I started to write that I would give my left arm to be blessed with that skill, but that would sort of defeat the purpose.
I first got into Etta's kind of music (I never got into it very deep, though I still strum a little now and then) in 1963, as I was finishing up three years in the U.S. Army with a stint at Fort Meade, Md. The folk music rage was cranking up, and my California-born roommate turned me on to it. I was soon driving him crazy trying to learn simple chords on my first guitar -- actually a four-string Silvertone baritone uke from Sears.
We used to listen to a local FM station that featured folk and blues every evening. I became so fascinated with the nightly instrumental theme song they used to kick off the program that I called the station to find out who and what it was.
I had assumed the musician was a man, so I was surprised when the DJ told me, "That's Etta Baker, playing 'Railroad Bill.'" When I asked who Etta Baker was, he didn't know much beyond the fact that she was "a colored lady from North Carolina." (I'd never set foot in this state at that point.)

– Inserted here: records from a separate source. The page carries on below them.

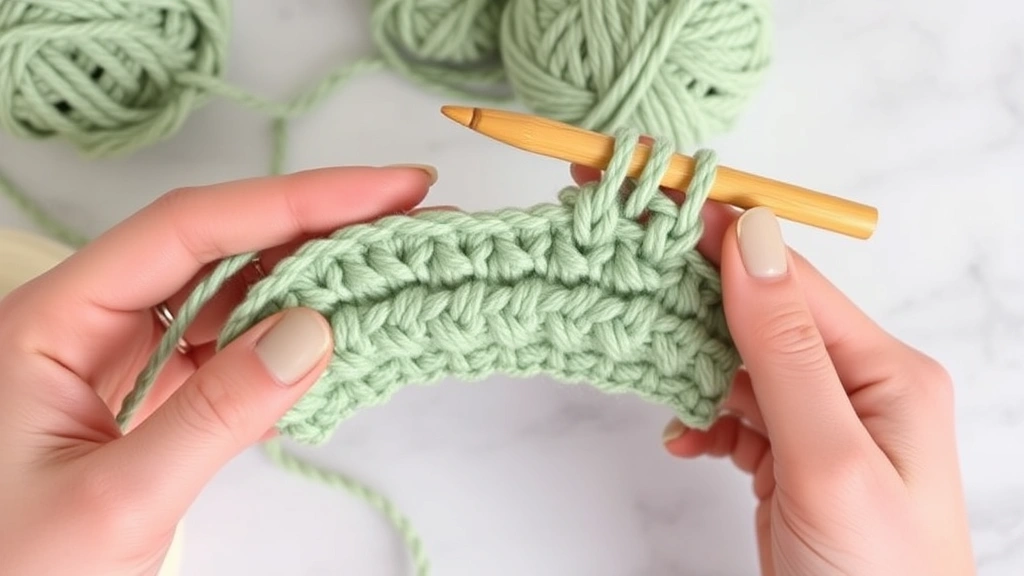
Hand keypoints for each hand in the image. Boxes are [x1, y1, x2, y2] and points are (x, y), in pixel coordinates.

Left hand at [0, 165, 434, 574]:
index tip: (390, 190)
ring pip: (232, 295)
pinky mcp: (156, 396)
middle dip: (319, 227)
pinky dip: (291, 341)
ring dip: (315, 282)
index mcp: (56, 319)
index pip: (189, 230)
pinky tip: (344, 329)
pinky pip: (232, 348)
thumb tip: (313, 331)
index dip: (296, 201)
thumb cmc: (15, 570)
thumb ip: (215, 413)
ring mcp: (126, 359)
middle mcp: (92, 321)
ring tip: (395, 267)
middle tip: (415, 214)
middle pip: (220, 247)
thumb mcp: (117, 500)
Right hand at [569, 164, 976, 574]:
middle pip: (757, 312)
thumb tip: (754, 237)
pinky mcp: (793, 454)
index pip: (786, 277)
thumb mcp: (830, 459)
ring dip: (690, 364)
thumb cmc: (878, 575)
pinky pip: (736, 410)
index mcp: (885, 370)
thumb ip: (787, 350)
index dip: (713, 235)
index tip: (644, 202)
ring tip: (646, 367)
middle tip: (617, 271)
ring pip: (738, 361)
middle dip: (688, 296)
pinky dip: (702, 416)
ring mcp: (823, 420)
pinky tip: (686, 437)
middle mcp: (858, 384)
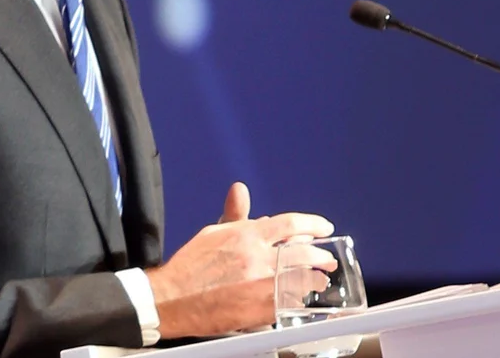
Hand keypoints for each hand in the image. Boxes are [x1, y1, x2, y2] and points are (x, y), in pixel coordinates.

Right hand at [142, 183, 333, 338]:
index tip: (324, 228)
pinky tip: (301, 298)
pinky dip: (299, 299)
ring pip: (301, 280)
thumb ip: (235, 214)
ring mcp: (260, 285)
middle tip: (327, 258)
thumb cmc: (190, 267)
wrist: (172, 299)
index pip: (290, 224)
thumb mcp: (213, 233)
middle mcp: (257, 258)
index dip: (313, 224)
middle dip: (320, 255)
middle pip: (303, 253)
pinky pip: (290, 303)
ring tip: (319, 279)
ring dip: (315, 279)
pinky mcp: (259, 310)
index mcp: (246, 235)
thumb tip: (240, 190)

I remember being surprised to learn that all that elaborate music was flowing forth from one person playing one instrument. I eventually bought a couple of Baker's albums. But that catchy "Railroad Bill" cut, an icon of Piedmont blues, remains a favorite of mine to this day -- along with her powerful, fast-moving rendition of "Freight Train." In Etta's elegantly homespun style of playing, the thumb beats out a steady, driving, rock-solid rhythm on the low strings while the fingers pick out sparkling melodies and harmonies in a way that seems at once awesomely precise and wonderfully free-floating.
A decade after my Army discharge, my path happened to cross Etta Baker's -- but only in the sense of ships passing in the night.

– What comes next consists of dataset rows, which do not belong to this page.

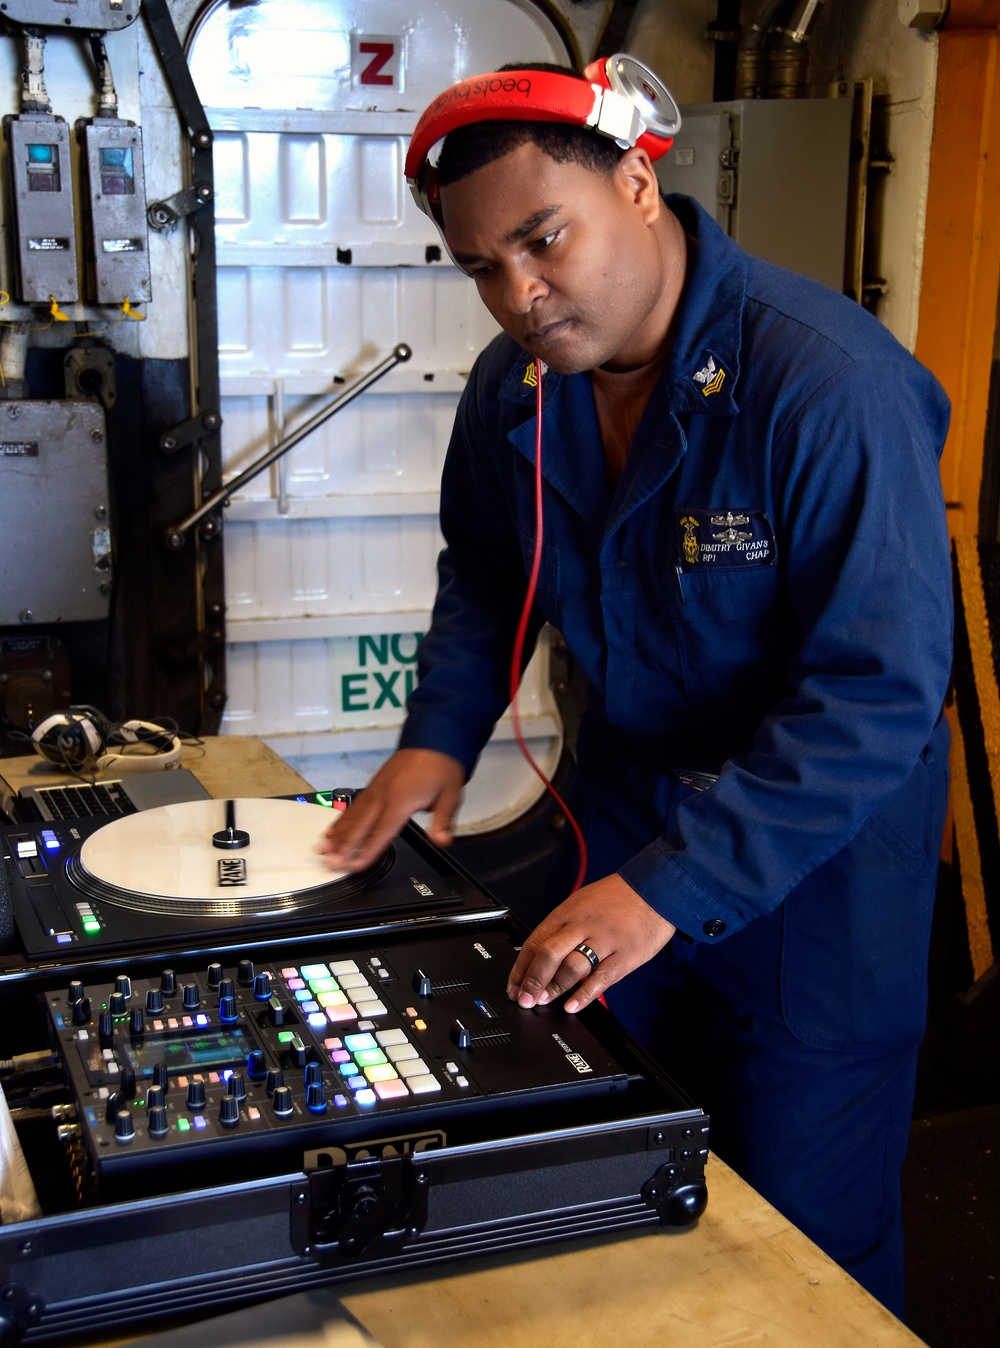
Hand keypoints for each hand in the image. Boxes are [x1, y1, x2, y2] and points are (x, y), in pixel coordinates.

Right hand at [316, 748, 465, 870]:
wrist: (434, 736)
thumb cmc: (441, 765)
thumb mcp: (451, 794)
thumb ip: (443, 820)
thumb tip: (442, 840)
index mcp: (401, 801)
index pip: (381, 833)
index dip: (367, 852)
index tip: (354, 866)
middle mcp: (383, 796)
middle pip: (360, 827)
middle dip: (344, 847)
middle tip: (329, 862)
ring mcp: (376, 790)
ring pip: (352, 816)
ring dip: (337, 834)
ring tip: (322, 848)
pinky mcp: (374, 785)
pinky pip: (354, 805)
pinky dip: (342, 818)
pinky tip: (333, 829)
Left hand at [507, 874, 675, 1012]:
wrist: (655, 888)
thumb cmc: (617, 897)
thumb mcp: (582, 902)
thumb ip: (563, 926)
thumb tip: (541, 953)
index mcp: (568, 912)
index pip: (535, 941)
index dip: (521, 967)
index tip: (513, 986)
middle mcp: (582, 925)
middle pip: (548, 954)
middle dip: (532, 980)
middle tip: (524, 999)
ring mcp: (604, 941)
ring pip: (571, 967)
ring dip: (554, 988)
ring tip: (544, 1001)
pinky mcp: (626, 955)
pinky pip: (601, 978)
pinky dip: (584, 995)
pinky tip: (572, 1006)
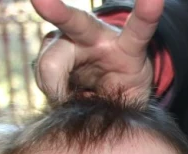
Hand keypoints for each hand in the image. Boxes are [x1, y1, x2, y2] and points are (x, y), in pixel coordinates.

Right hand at [31, 0, 162, 100]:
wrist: (103, 84)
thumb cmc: (124, 90)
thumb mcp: (133, 100)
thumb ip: (123, 106)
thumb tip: (89, 108)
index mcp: (126, 45)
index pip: (139, 29)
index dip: (148, 13)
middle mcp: (94, 33)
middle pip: (73, 22)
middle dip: (55, 9)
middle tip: (39, 0)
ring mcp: (66, 38)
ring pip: (49, 63)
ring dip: (58, 91)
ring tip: (77, 98)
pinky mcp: (47, 52)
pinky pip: (41, 75)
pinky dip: (52, 94)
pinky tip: (65, 96)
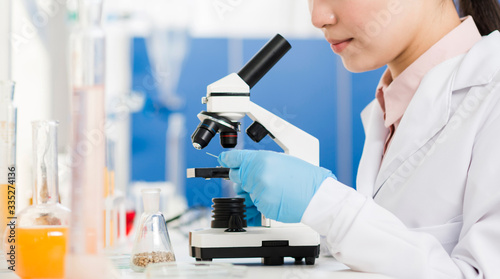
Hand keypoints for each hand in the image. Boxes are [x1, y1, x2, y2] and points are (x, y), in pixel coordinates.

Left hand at [218, 150, 335, 222]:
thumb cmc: (305, 178)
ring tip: (273, 189)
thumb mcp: (282, 160)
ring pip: (245, 192)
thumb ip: (260, 162)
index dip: (227, 160)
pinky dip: (261, 203)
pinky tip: (275, 198)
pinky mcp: (262, 206)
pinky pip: (254, 205)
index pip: (235, 159)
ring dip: (253, 192)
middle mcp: (258, 174)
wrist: (318, 196)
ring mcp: (259, 191)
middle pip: (237, 176)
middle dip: (244, 178)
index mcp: (263, 159)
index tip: (222, 160)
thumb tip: (246, 166)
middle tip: (260, 179)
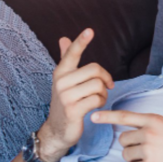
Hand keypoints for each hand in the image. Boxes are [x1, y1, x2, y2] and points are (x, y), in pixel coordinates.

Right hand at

I spent six years as editor of the paper in Morganton, N.C., a terrific experience for somebody still in his thirties -- but one which, as it later developed, involved one of the great missed opportunities of my life. Only after I moved on did I learn, to my amazement, that Etta Baker, this virtuoso on a flat-top guitar, this musical heroine of my youth, had also lived in that same small Blue Ridge foothills town the whole time.
If I had known, I'm sure I would have been pestering her with regular pilgrimages to her front porch to hear her play -- and maybe even learn a thing or two at the feet of this modest master. That would have been something.

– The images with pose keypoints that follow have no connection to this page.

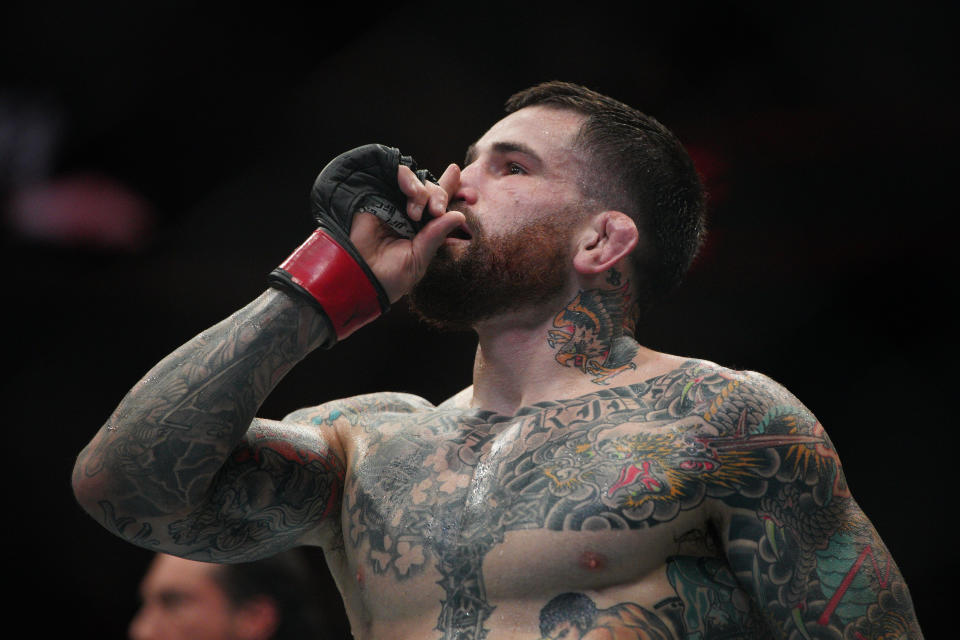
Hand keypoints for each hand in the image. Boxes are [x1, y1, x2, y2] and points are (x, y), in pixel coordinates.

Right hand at [350, 163, 464, 301]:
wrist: (358, 277)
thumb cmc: (389, 277)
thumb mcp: (419, 258)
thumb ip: (436, 236)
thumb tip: (459, 216)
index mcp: (423, 230)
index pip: (443, 207)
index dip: (456, 194)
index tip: (470, 194)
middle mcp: (410, 214)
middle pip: (433, 190)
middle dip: (441, 195)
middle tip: (436, 211)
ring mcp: (393, 203)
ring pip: (417, 181)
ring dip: (423, 190)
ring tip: (416, 211)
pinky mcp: (377, 195)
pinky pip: (397, 175)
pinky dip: (408, 176)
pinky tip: (410, 191)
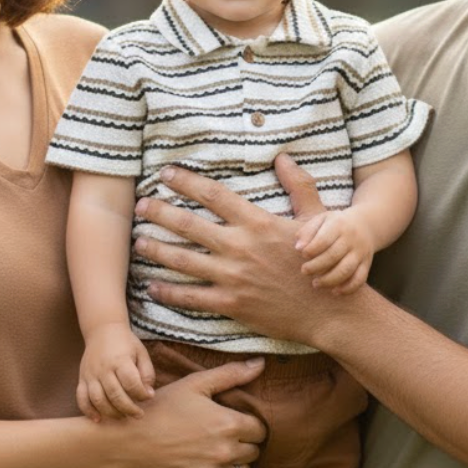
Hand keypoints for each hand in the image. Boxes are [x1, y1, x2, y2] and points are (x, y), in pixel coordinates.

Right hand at [77, 324, 155, 421]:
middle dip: (129, 409)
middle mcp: (103, 368)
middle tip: (139, 415)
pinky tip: (98, 419)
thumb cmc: (126, 344)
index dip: (141, 394)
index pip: (131, 383)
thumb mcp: (141, 353)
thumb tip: (148, 394)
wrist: (102, 330)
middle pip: (115, 395)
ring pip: (98, 399)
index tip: (148, 397)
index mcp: (120, 360)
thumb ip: (147, 373)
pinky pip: (81, 398)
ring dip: (111, 413)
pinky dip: (88, 411)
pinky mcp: (82, 379)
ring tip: (123, 417)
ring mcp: (90, 374)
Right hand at [120, 357, 267, 467]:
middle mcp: (225, 451)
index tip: (237, 421)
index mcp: (228, 423)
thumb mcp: (195, 383)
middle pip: (254, 451)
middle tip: (226, 436)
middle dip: (244, 443)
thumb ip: (231, 374)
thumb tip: (261, 363)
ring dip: (237, 464)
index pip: (260, 430)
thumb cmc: (162, 406)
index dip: (250, 424)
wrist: (130, 439)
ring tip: (220, 453)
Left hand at [135, 153, 331, 345]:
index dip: (185, 181)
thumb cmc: (322, 261)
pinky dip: (168, 292)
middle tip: (140, 205)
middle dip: (159, 212)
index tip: (165, 174)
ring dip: (156, 249)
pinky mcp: (231, 304)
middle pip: (188, 225)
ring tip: (138, 241)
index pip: (213, 194)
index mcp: (257, 222)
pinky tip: (152, 286)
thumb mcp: (317, 219)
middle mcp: (240, 247)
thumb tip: (283, 157)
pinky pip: (191, 297)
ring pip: (182, 260)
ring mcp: (233, 277)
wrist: (329, 310)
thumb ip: (299, 185)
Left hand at [295, 210, 373, 292]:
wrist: (366, 225)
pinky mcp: (366, 264)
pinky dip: (348, 288)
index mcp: (338, 226)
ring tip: (315, 284)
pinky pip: (359, 279)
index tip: (303, 254)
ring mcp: (360, 253)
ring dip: (329, 280)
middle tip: (304, 271)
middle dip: (316, 266)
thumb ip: (308, 231)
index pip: (324, 239)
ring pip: (346, 270)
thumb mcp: (322, 220)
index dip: (312, 249)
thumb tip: (298, 248)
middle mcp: (351, 239)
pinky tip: (335, 291)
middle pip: (333, 256)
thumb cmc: (336, 224)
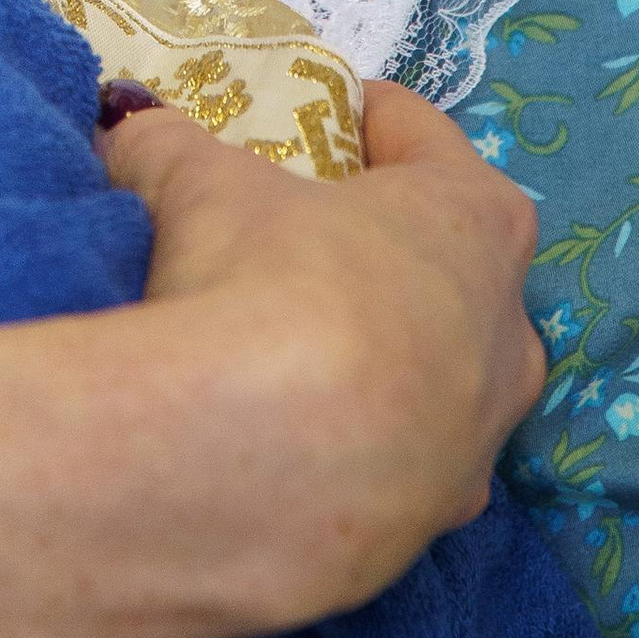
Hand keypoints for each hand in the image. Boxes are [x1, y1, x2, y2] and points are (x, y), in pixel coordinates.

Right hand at [99, 74, 544, 601]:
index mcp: (473, 217)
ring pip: (442, 374)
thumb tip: (131, 124)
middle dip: (385, 244)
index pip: (425, 138)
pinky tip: (290, 436)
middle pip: (451, 262)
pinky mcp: (434, 524)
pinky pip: (400, 460)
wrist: (256, 467)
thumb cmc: (262, 282)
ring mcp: (479, 441)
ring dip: (386, 353)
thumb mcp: (196, 182)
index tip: (322, 113)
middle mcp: (506, 330)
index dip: (367, 118)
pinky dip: (357, 442)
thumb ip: (169, 144)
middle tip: (302, 232)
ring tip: (295, 343)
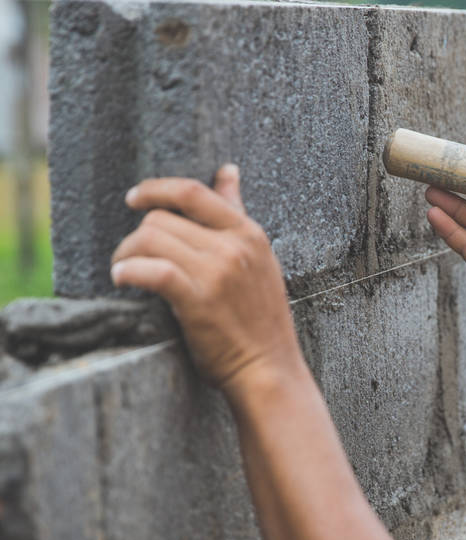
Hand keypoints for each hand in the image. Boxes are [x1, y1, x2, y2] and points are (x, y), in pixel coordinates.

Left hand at [110, 165, 301, 405]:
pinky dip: (129, 270)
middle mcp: (233, 247)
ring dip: (127, 253)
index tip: (134, 198)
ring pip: (151, 239)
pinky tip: (122, 278)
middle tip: (129, 255)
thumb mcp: (258, 256)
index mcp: (248, 232)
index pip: (193, 192)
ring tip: (124, 269)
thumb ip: (236, 213)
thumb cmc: (260, 317)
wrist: (269, 369)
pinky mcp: (198, 301)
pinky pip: (153, 270)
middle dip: (137, 234)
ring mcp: (217, 273)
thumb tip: (228, 170)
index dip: (156, 189)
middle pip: (163, 218)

Raised in a musical family, Etta was born in Morganton and still lived there at the time of her death this past Sunday, though she died of a stroke while visiting a daughter (one of her nine children!) in Fairfax, Va. The fact that I was clueless that I had had her for a fellow townsperson for years is an indication of the relative obscurity from which she sprang -- and back into which she settled as the folk craze faded.
Though other guitarists from Bob Dylan to Taj Mahal acknowledged her influence and she was honored by the National Endowment for the Arts, she didn't put out her first full CD until 1991. She held down a day job at a textile mill off and on for 50 years while pursuing a semi-professional music career.
This living legend toured well into her 80s -- still popular with devotees through the mountains of the Carolinas, Virginia and Georgia -- before quitting because of heart problems.
She spent her last years devoting herself to her family and leaves behind an entire clan of eight children and about 60 children and grandchildren. (Her ninth child was killed in Vietnam during the same month in 1967 that her husband died of a stroke.)
Etta's passing makes me all the more regretful that I never met her. She was the real thing. The nature of the gifted, upright, humble and place-rooted life she led up there on the edge of the mountains somehow reminds me of an Old Testament prophetess. We need more like her in this day of Hollywood hype and instant, here-today, gone-tomorrow, computer-enhanced celebrity.
I think we may have lost an underappreciated national treasure in Etta Baker.